▶ _Written task 1_
From the open letter on factory farming in Powys, list the effects on roads and road users that the text says each additional IPU brings through more HGV and tractor movements.
▶ _Written task 2_
According to the open letter on factory farming in Powys, which council currently has a moratorium on all planning applications, and why?

-------- Excerpt

1000m exclusion zones on IPUs were put into place by Public Heath England after the bird flu outbreaks late in 2019, yet Powys still allows these to be built considerably closer to people’s homes, despite the protections offered in existing planning guidance.
Is anyone in Powys keeping count of how many million birds are now accommodated in the IPUs in our County? Could you please explain how Powys considers this growing risk to public health increased by each additional factory farming unit approved?
We are also concerned that insufficient consideration is being given to the impact on our highways. Each additional IPU brings many more HGV and tractor movements, resulting in increased wear and tear on the road surfaces, delays to other road users, air pollution, noise and increased risk of accidents. Additionally, many of these movements will be at unsociable hours, passing close by to residential property.
We understand that Herefordshire CC, concerned about environmental impacts upon the river Wye, currently has a moratorium in place on all planning applications whilst it considers environmental impacts. Shropshire CC it seems, is refusing a greater percentage of IPU applications, than is Powys CC.
THE FUTURE IN POWYS
We are aware that, recognising the many issues arising from factory farming, the Welsh Government has appointed a committee to produce a new intensive factory farming TAN to assist planning officers in their decision-making process when considering such future applications.
We ask that you urgently:
- Implement a moratorium in respect of all current and future IPU and other intensive factory farm applications until you are able to accurately take stock of the current situation.
- Undertake a comprehensive environmental survey to ascertain if current air and water quality in parts of Powys with a concentration of IPUs are near, or already beyond, saturation point.
- Properly assess the human health considerations to residents posed by the already large number of factory farms present in Powys (based on actual studies rather than desk-based predictions).
- Provide details of how Powys CC takes into account the provisions of the’ Well-being of Future Generations (Wales) Act 2015′ when determining applications.
- Cease determination of all IPU applications until the new Intensive farming TAN is in place to properly guide planning officers in their decision-making process.
We would also ask you to respond to our highlighted concerns above. Please could you respond by email to email@example.com
- The Residents of Berriew Group
- Llanerchydol Residents – Welshpool Frochas Group
- Upper Gwestydd Residents Group – Newtown
- Ardleen Residents Group
- Llangadfan Residents Group
- Llanwnog/Pontdolgoch Residents Group
- Campaign for the Protection of Rural Wales (MontgomeryshireBranch)
- New Mills Residents Group
- Sustainable Food – Knighton
- Zero Carbon Llanidloes
Copies to the Powys Members of The Senedd
This open letter will also be copied to other interested parties.

----------------
-------- Source excerpt

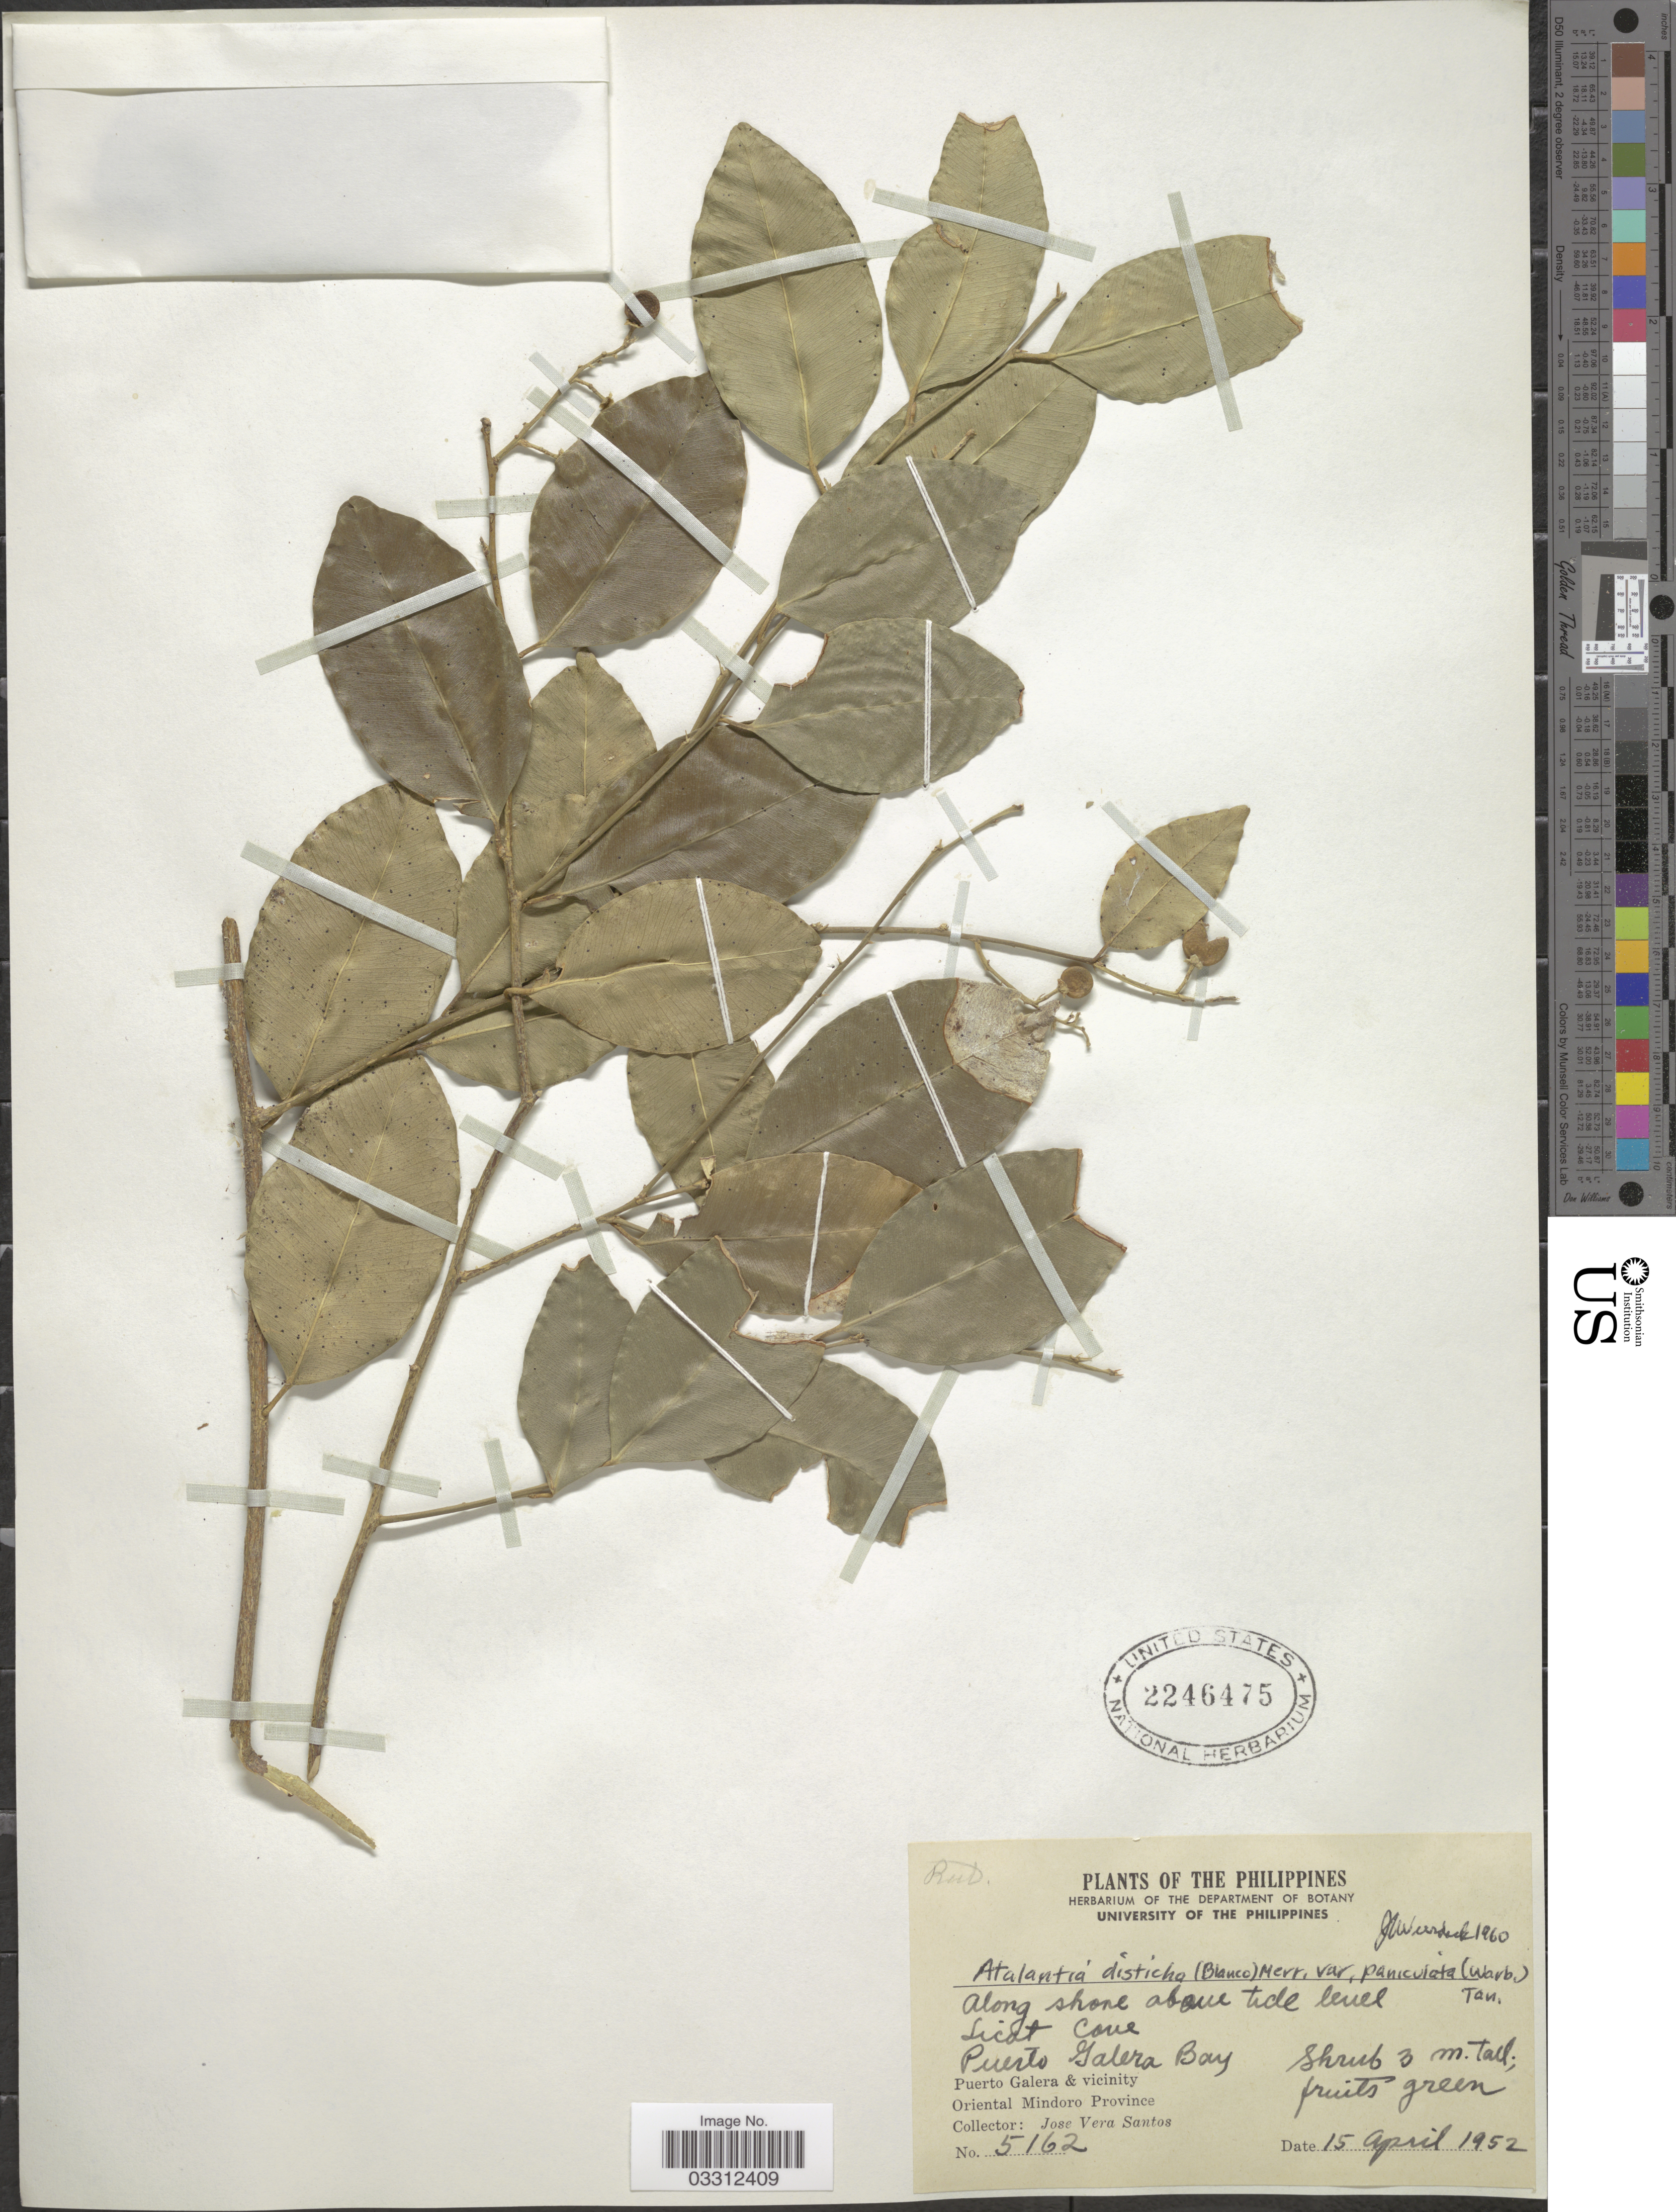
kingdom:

----------------

▶ _Written answer 1_
- Increased wear and tear on the road surfaces
- Delays to other road users
- Air pollution
- Noise
- Increased risk of accidents

▶ _Written answer 2_
Herefordshire CC, because it is concerned about environmental impacts on the river Wye.